The Dutch government spent 15.8 billion euro on state old age pensions in the first half of 2011. This is 6 percent more than in the same period last year. The increase is larger than in recent years. One important reason for this is that fist group of baby boomers reached pensionable age this year.

Spending on state old age pensions

Spending on state old age pensions

Spending on pensions 0.9 billion up

Government spending on state old age pensions was 0.9 billion higher in the first half of 2011 than in the same period in 2010. The increase is larger than in preceding years. The main reason for this is that baby boomers born in 1946 reached pensionable age this year. The number of babies born in 1946 was the highest ever in the Netherlands. On 1 January 2011, 234 thousand of them were still alive.

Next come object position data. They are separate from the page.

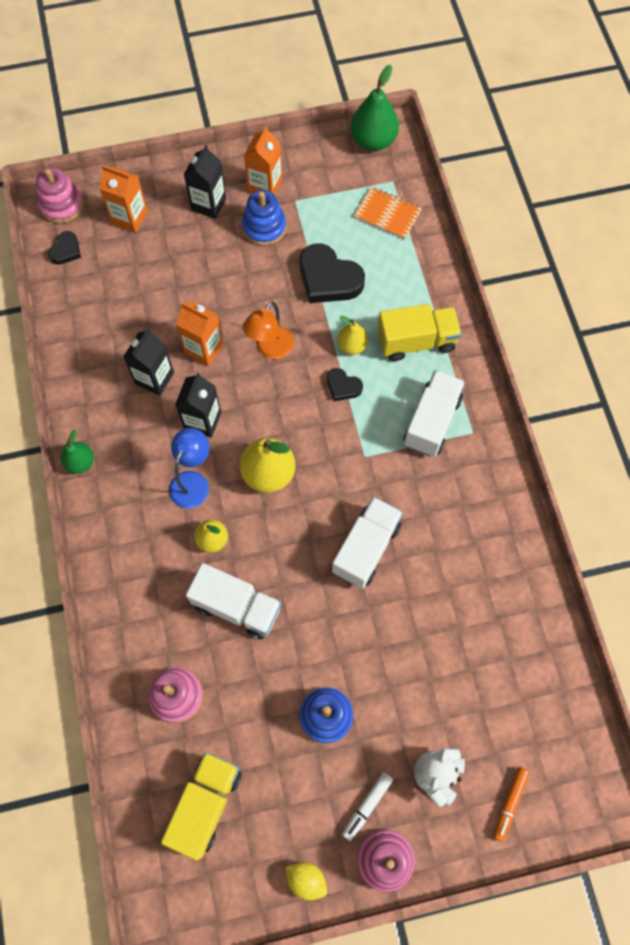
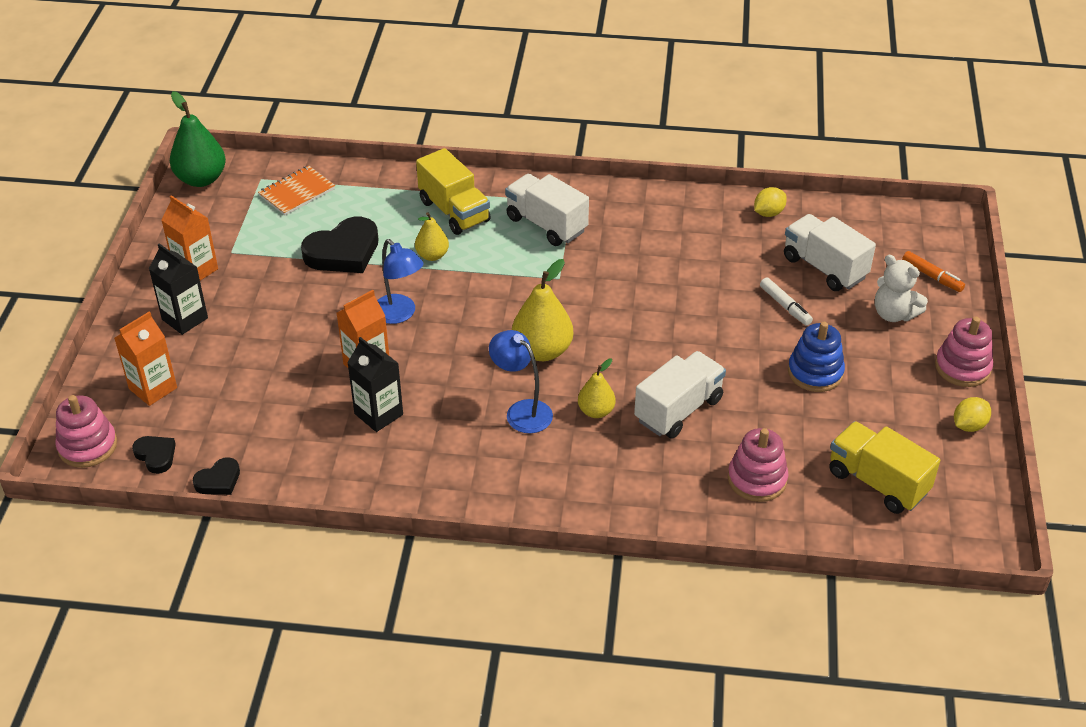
camera: 70 degrees left, 25 degrees down
(80, 462) = (448, 501): green pear -> none
(202, 420) = (453, 387): black carton -> none
(264, 227) = (247, 283): blue stacking toy -> none
(270, 349) = (399, 314): orange lamp -> blue lamp
(343, 386) = (474, 273): black heart -> black heart (218, 480)
(366, 548) = (656, 302): white truck -> white truck (824, 267)
(367, 806) = (910, 366): white marker -> white marker (785, 306)
(416, 341) = (454, 211): yellow truck -> yellow truck turned 135 degrees clockwise
(537, 616) = (768, 213): none -> yellow lemon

At the end of June 2011, nearly 3 million state old age pensions were being paid. This is 97 thousand more than twelve months previously.

Spending on pensions, total and per capita

Spending on pensions, total and per capita

State pensions cost over 1,700 euro per capita

In 2010, state old age pensions accounted for 9.5 percent of government spending. Ten years ago they accounted for more than 10 percent. In 2010, pensions cost each inhabitant of the Netherlands 1,722 euro. This is over 500 euro more than 10 years ago. After correction for inflation, it is nearly 206 euro more.

Top 10 pension spending abroad

Top 10 pension spending abroad

More than 1 billion euro in pensions paid abroad

More than 1 billion euro was paid in pensions to 287 thousand pensioners living abroad in 2010. This is nearly 4 percent of total spending on state pensions. One third of spending abroad was for pensioners living in neighbouring countries Germany and Belgium. More than 12 percent was spent on over-65s living in Spain. Partly as a result of remigration, 8 and 6 percent of pensions paid abroad went to Turkey and Morocco respectively.

Total spending on pensions abroad was nearly 40 percent higher in 2010 than in 2005. In the same period, pensions paid in the Netherlands rose by more than one fifth.
The amount spent on pensions in Germany rose relatively particularly strongly, by nearly 60 percent.